(SELECTED EXTRACT Opens)
- Cover of Amatsuki volume 1 as published by Ichijinsha

あまつき
- Written by: Shinobu Takayama
- Published by: Ichijinsha
- Magazine: Monthly Comic Zero Sum
- Original run: 2002 – August 28, 2017
- Volumes: 24
- Directed by: Kazuhiro Furuhashi
- Produced by: Hiroyuki Omori Takema Okamura Yuko Ima
- Written by: Kazuhiro Furuhashi Chieko Suzuki
- Music by: Mari Fukuhara
- Studio: Studio Deen
- Original network: AT-X, Chiba TV, KBS Kyoto, Nagoya Broadcasting Network, Sun TV
- Original run: April 4, 2008 – June 28, 2008
- Episodes: 13 (List of episodes)

= Amatsuki =

Japanese manga series

Amatsuki (あまつき) is a manga series by Shinobu Takayama, serialized in Monthly Comic Zero Sum. A 13 episode anime adaptation produced by Studio Deen premiered on April 4, 2008.
(SELECTED EXTRACT Closes)
▶ _QUESTIONS_:
(1) Quote the Amatsuki page word for word, starting at "Amatsuki (あまつき) is" and ending at "April 4, 2008.".
(2) Summarize the Amatsuki page in two sentences.
The rows have nothing to do with what comes next.
(DATA UNDER STUDY Opens)
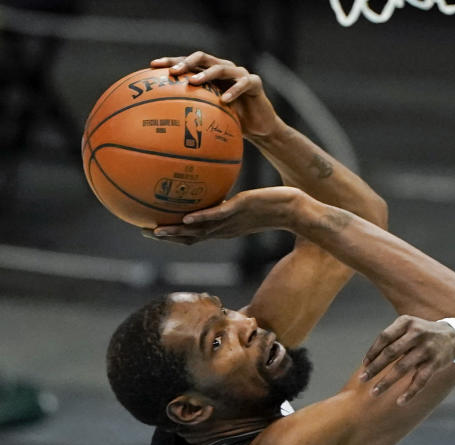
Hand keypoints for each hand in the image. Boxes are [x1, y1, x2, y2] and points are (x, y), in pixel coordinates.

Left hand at [151, 51, 280, 138]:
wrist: (260, 129)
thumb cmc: (233, 124)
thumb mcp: (211, 118)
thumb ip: (193, 114)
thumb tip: (163, 127)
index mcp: (210, 74)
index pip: (188, 63)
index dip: (170, 61)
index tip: (153, 66)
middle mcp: (223, 69)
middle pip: (202, 57)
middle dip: (185, 62)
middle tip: (173, 72)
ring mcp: (239, 74)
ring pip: (221, 67)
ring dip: (206, 74)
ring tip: (193, 82)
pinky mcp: (254, 82)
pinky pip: (244, 83)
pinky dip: (234, 91)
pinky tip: (225, 100)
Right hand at [151, 186, 302, 242]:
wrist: (296, 210)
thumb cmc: (275, 204)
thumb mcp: (248, 201)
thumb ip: (232, 197)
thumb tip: (221, 184)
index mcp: (224, 227)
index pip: (194, 235)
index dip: (173, 235)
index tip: (152, 228)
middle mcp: (225, 228)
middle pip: (191, 237)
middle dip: (168, 237)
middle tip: (145, 232)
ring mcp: (231, 221)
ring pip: (199, 230)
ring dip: (177, 233)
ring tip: (156, 231)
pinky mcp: (240, 211)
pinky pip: (217, 216)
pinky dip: (200, 219)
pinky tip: (184, 219)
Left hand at [361, 316, 454, 403]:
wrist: (452, 336)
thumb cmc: (422, 333)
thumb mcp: (408, 327)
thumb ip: (391, 338)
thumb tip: (368, 361)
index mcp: (406, 322)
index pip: (384, 337)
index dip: (372, 352)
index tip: (364, 365)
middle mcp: (417, 334)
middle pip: (391, 353)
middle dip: (375, 368)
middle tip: (362, 379)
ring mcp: (427, 349)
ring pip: (402, 368)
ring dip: (386, 382)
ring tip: (374, 392)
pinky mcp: (436, 363)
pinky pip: (420, 380)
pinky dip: (410, 392)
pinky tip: (400, 402)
(DATA UNDER STUDY Closes)
▶ _ANSWERS TO THE EXERCISE_:
(1)
Amatsuki (あまつき) is a manga series by Shinobu Takayama, serialized in Monthly Comic Zero Sum. A 13 episode anime adaptation produced by Studio Deen premiered on April 4, 2008.

(2) Amatsuki is a manga series by Shinobu Takayama, serialized in Monthly Comic Zero Sum. Studio Deen produced a 13-episode anime adaptation that premiered on April 4, 2008.